-- Opening Marker --
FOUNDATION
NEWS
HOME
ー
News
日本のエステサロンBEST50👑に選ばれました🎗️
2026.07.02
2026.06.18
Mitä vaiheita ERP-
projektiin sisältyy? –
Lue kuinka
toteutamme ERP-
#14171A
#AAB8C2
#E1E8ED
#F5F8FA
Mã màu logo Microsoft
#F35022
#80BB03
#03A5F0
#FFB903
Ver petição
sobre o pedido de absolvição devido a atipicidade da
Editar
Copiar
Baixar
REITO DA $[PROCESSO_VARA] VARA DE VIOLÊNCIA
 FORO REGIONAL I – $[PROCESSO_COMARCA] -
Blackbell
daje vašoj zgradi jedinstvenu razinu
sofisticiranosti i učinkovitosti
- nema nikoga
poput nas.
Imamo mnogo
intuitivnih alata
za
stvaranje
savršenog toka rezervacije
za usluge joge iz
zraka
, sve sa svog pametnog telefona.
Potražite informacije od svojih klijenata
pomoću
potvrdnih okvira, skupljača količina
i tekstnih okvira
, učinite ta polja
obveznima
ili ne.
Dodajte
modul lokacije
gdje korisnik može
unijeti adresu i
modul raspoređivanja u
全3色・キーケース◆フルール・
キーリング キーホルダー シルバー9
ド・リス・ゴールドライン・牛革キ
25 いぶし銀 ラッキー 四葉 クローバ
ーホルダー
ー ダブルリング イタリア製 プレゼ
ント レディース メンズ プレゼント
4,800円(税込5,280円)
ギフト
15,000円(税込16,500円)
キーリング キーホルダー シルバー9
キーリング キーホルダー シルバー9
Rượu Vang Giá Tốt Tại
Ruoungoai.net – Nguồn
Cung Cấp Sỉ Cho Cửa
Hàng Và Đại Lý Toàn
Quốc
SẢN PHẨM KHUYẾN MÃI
-- Closing Marker --
▶ **WORK TO COMPLETE**
The line with "15,000円(税込16,500円)" and every line after it up to the end of the entries: output those exactly, and only those.

▶ **ANSWER SECTION**
15,000円(税込16,500円)
キーリング キーホルダー シルバー9
キーリング キーホルダー シルバー9
Rượu Vang Giá Tốt Tại
Ruoungoai.net – Nguồn
Cung Cấp Sỉ Cho Cửa
Hàng Và Đại Lý Toàn
Quốc
SẢN PHẨM KHUYẾN MÃI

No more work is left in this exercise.